四半期推移を見ると、1度目の緊急事態宣言が発令された前期 第3四半期から徐々に売上、営業利益ともに回復傾向に有り、今期 第2四半期(20年12月-21年2月)は売上高61.7億円(前期比▲13.0%)、営業利益8.8億円(▲36.3%)と黒字復帰となった。対前期比の減収幅は10%台、減益幅は30%まで戻ってきており、フィットネスに対する消費行動に回復の兆しをみることができる。

カーブスHD開示資料からBEHIND THE FITNESS編集部作成

第2四半期末の店舗数は純減し1,988店舗。これは同社が以前より発表していたコロナショックの影響が大きい店舗の統廃合が進捗したことによるもの。カーブス店舗のほとんどはフランチャイズ店舗となっており、今回の統廃合は内訳推移を見ると全てフランチャイズ店舗の減少となっている。同社は今期の新規出店を20店舗にとどめ、店舗の統廃合100店舗を計画しており、2021年8月末では80店純減の1,940店舗と予想している。

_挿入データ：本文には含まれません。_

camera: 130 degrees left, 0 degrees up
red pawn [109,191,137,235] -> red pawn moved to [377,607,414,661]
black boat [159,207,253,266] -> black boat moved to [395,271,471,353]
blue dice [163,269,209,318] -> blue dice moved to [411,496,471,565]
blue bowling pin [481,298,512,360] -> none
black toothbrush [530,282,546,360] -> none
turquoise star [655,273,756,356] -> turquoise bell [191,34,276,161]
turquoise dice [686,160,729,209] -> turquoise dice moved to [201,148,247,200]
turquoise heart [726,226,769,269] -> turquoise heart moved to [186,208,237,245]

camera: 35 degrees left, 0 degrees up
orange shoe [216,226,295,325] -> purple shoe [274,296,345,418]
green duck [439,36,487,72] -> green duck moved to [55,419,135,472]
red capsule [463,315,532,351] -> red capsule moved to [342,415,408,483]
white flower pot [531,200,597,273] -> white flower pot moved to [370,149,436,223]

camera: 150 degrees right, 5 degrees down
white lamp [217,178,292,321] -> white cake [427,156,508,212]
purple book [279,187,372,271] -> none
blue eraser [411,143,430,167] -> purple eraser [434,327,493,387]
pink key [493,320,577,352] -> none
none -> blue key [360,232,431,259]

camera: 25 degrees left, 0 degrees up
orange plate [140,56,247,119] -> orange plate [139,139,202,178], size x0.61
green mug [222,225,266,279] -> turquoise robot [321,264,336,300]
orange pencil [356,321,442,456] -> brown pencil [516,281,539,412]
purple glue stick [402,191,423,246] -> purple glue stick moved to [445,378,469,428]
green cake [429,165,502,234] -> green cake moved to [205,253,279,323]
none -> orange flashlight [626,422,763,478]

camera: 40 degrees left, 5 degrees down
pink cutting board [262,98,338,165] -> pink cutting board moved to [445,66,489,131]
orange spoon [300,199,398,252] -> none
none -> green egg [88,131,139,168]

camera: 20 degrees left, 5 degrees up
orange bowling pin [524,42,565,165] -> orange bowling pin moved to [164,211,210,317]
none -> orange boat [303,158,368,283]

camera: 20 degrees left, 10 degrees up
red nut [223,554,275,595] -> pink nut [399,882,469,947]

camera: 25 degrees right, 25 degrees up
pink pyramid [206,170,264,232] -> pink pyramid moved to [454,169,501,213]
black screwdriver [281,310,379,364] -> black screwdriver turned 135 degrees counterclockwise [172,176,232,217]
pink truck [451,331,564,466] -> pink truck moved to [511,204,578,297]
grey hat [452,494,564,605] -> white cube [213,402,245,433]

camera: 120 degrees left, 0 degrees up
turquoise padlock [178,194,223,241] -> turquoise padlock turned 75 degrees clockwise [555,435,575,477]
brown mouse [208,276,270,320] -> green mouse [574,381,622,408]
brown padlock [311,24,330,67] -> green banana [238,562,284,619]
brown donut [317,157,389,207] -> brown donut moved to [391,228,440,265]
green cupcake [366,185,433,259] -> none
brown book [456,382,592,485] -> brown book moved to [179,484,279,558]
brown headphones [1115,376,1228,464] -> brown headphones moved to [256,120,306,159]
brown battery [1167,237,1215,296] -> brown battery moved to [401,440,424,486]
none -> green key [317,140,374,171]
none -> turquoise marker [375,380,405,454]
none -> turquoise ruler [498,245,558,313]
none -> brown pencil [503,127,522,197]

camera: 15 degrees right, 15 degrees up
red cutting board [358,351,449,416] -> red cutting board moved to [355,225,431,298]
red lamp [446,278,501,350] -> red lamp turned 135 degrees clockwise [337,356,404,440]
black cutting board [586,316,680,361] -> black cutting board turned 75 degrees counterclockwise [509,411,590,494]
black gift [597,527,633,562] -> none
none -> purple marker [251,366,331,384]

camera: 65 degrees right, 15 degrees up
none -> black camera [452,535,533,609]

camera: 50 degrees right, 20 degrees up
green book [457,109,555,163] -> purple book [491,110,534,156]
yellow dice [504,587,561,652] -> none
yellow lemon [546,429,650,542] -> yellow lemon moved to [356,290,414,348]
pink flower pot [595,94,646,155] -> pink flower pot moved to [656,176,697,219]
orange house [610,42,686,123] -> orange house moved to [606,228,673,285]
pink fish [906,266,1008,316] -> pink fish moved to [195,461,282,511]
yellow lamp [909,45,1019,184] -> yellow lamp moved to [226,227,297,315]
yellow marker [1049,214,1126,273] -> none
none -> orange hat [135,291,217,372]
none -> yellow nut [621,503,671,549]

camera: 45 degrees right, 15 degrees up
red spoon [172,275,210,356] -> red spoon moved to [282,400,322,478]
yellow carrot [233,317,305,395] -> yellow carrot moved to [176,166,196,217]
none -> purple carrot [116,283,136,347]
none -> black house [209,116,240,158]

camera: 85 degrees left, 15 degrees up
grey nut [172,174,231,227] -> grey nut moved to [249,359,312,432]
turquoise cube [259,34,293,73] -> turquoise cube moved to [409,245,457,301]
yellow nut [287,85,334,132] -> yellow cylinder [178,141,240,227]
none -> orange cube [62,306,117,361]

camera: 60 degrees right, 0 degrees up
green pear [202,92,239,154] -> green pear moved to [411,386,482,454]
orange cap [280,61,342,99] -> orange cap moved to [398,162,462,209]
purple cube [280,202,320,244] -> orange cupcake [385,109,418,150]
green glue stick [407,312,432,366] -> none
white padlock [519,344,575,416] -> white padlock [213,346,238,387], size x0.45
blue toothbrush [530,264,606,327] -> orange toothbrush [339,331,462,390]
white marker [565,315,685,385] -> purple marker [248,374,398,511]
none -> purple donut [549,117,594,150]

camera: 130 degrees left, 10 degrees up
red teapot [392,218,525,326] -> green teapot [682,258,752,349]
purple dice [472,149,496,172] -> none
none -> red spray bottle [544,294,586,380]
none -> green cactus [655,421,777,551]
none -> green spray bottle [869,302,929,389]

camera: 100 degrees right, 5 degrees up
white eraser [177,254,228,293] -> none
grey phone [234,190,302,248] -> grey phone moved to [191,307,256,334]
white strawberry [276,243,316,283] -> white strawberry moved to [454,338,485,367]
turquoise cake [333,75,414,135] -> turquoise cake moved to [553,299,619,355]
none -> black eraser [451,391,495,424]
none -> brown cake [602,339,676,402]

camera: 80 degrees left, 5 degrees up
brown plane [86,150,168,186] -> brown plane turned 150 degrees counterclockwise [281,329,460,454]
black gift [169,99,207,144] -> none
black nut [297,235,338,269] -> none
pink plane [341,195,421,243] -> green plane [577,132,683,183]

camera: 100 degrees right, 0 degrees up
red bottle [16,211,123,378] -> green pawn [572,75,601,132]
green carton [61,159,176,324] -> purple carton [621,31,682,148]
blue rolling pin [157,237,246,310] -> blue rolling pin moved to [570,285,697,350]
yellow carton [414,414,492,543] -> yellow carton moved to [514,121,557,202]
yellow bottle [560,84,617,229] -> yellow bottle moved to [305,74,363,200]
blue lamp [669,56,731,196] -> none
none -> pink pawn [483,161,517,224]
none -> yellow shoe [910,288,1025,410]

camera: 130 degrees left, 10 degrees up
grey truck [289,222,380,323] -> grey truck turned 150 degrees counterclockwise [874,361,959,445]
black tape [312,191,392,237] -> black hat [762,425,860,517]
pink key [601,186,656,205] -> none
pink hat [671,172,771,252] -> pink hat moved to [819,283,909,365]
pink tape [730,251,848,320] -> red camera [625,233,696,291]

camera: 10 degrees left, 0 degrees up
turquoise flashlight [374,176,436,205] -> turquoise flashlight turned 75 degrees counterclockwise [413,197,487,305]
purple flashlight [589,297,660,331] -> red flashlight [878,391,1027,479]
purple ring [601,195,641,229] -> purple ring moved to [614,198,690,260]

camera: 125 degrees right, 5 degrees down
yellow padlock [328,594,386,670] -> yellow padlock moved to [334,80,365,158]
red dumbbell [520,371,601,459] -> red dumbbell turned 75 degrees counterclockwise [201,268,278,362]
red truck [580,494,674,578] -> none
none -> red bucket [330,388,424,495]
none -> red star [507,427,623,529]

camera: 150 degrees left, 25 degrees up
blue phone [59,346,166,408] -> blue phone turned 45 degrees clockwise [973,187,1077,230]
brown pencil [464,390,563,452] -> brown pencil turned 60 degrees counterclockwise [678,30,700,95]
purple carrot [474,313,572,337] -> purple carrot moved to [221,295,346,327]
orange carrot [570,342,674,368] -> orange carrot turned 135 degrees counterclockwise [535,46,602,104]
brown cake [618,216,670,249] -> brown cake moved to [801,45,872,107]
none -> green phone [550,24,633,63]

カーブスHD開示資料からBEHIND THE FITNESS編集部作成

業績、店舗数の減少については想定の範囲内としてきた同社だが、会員数減少に与える影響は大きい。コロナ禍で設置した特別休会制度を利用した休会会員数は4.4万人、通常の会員数は6.4万人と全四半期に比べ4.8万人減少した。店舗の統廃合で他店舗へ移籍した会員数は70%超となっており、当四半期での統廃合店舗数を考慮すると、会員減少への影響は限定的と考えられる。

例年、同社の第2四半期(12月-2月)は季節要因で新規入会が抑えられ会員数が減少する期間となっているが、当四半期においては「例年を上回る」会員数の減少になったと発表している。業績面では1度目の緊急事態宣言時に比べると2度目は業績に対する影響は少なく見えるが、当四半期において例年を上回る退会数だったことを鑑みると、2度目の緊急事態宣言の発令による影響は一定数有ったと考えるのが自然であり、フィットネス市場の消費行動はやや消極的な方向に戻った可能性は高い。

同社は今回の第2四半期決算の発表と同時に、通期業績予想の上方修正も実施。営業利益10億円の計画を13億円の増益計画に修正しており、一見右肩上がりの回復傾向に思えるが内容を見ると少し様子は異なる。

修正された通期業績予想と今回発表された上半期業績を見比べると、下半期の売上高予想は上半期と同水準と予想している反面、下半期の営業利益は4.3億円予想と上半期50%程度の計画。同社が下半期の業況(特に利益面)については厳しい見通しであることが分かる。

非接触型サービスの新規事業として打ち出しているオンラインフィットネス「おうちでカーブス」への先行投資など前向きな投資による減益効果があるとしても、店舗統廃合による店舗数純減ならびに会員数減少のトレンドは下半期も続くと見られ、完全な業容回復、再成長への道のりにはまだ時間がかかる見込みだ。